The Parliamentary Ombudsman, Ann Abraham, is set to announce the reopening of her inquiry into Equitable Life today, reigniting policyholders' hopes of receiving government compensation for losses incurred by the collapse of the insurer three-and-a-half years ago.

A special report revealing her decision - which comes after two-and-a-half months of consultation with MPs, policyholders and the current board of the society - will be laid down before Parliament today.

Ms Abraham's initial inquiry into Equitable, published last summer, looked at the regulation of the society between 1999 and 2001, clearing the Financial Services Authority of allegations of regulatory failure.
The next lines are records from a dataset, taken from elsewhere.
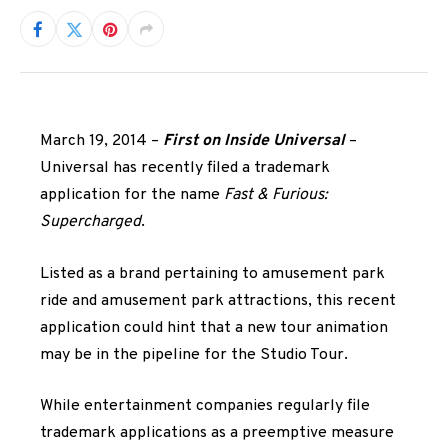
March 19, 2014 –
First on Inside Universal
–
Universal has recently filed a trademark
application for the name
Fast & Furious:
Supercharged
.
Listed as a brand pertaining to amusement park
ride and amusement park attractions, this recent
application could hint that a new tour animation
may be in the pipeline for the Studio Tour.
While entertainment companies regularly file
trademark applications as a preemptive measure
However, the report was heavily criticised for not looking at the period before 1999, when the Treasury and Department of Trade and Industry were responsible for the society's regulation.

The Ombudsman has come under renewed pressure to reopen her inquiry in recent months, after Lord Penrose's report into the insurer, published in March, highlighted a catalogue of regulatory failings pre-1999, singling out the Government Actuary Department (GAD) as being at the heart of the debacle.

While the GAD currently falls outside the Ombudsman's remit, it has since emerged that a relatively straightforward piece of secondary legislation could widen her scope, allowing her to look at the GAD, and at the Government's role as the society's regulator pre-1999.

Today's statement from the Ombudsman will reveal exactly what the boundaries of the new inquiry are likely to be. Andrew Tyrie, the Conservative Treasury spokesman, who has been at the forefront of the campaign to get the Ombudsman's inquiry reopened, said: "It is essential at least that the appalling catalogue of regulatory failure at an operational level, highlighted by Lord Penrose, particularly in the Government Actuary Department, is fully investigated for possible maladministration.

"I believe hundreds of thousands of policyholders and annuitants, most of them vulnerable and elderly, desperately need the proper investigation that has been denied them by the Government for so long."

Dr Vince Cable, the Treasury spokesman for the Liberal Democrats, said: "I would very much welcome a proper Ombudsman investigation into Equitable, seeing as it was clear from the Penrose report that there was maladministration as well as a failure of the system.

"We express the hope that this happens within a reasonable timeframe - its already been three years since Equitable closed its doors to new business."

Dr Cable added that if the Ombudsman's report confirmed Lord Penrose's findings of maladministration, it would have no option but to call on the Government to pay compensation to policyholders and annuitants. The Government, however, denies it has any responsibility to compensate Equitable members.

Earlier this year, the board of Equitable dropped plans to sue the Government, saying it was putting its hope in the Ombudsman to secure compensation for policyholders.